**EXERCISE INPUT**

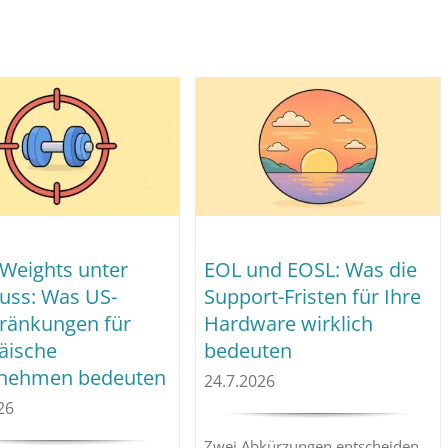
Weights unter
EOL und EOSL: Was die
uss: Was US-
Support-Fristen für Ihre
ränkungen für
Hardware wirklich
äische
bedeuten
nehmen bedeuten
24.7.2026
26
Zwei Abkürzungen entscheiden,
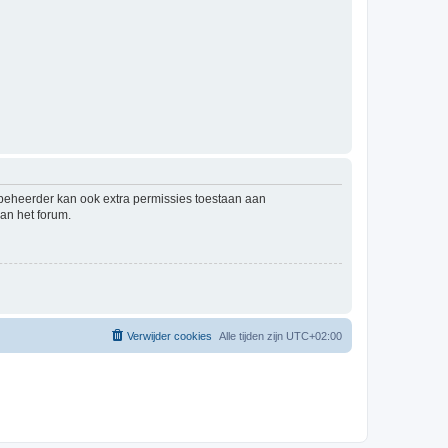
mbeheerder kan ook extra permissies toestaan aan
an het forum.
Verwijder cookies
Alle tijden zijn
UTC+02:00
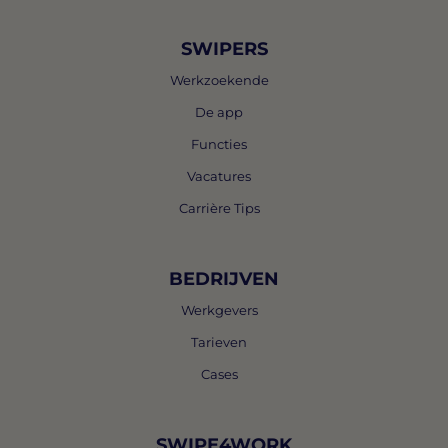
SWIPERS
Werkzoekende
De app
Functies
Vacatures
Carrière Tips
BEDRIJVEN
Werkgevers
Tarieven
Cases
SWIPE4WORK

--

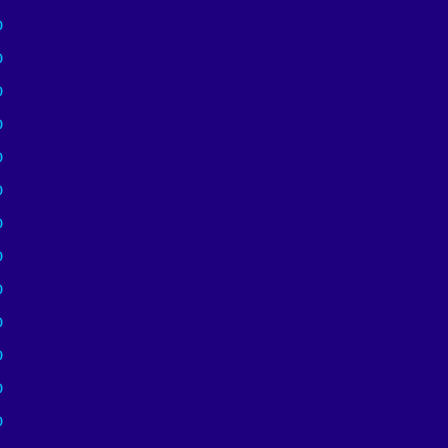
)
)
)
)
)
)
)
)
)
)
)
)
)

==

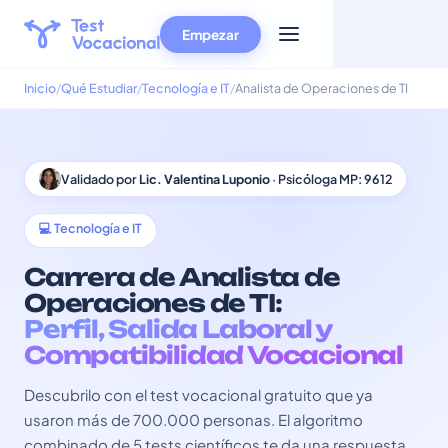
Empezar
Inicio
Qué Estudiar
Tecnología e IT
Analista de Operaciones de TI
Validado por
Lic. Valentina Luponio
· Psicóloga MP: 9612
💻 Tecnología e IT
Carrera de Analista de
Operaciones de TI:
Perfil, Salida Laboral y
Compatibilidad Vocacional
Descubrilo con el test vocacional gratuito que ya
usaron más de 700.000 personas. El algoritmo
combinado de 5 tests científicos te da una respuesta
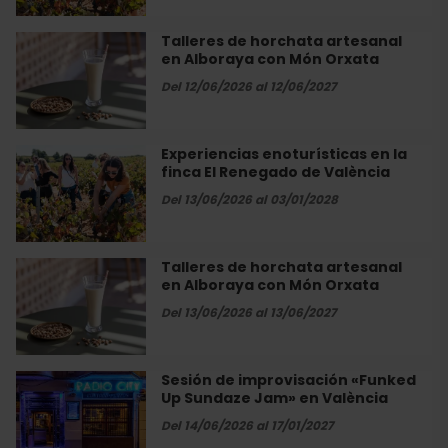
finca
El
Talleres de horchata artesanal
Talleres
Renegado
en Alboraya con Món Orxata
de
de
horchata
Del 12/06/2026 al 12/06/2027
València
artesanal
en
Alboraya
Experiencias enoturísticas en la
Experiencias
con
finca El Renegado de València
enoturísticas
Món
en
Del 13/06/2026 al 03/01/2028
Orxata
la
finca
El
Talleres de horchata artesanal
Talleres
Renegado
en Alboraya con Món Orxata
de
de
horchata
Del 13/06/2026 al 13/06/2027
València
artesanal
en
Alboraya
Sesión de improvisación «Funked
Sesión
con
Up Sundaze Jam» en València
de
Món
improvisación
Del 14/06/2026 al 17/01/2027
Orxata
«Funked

**PROBLEM TO WORK ON**
The total alone is wanted: how many lines in the listing above contain "Experiencias".

**ANSWER TO THIS TASK**
2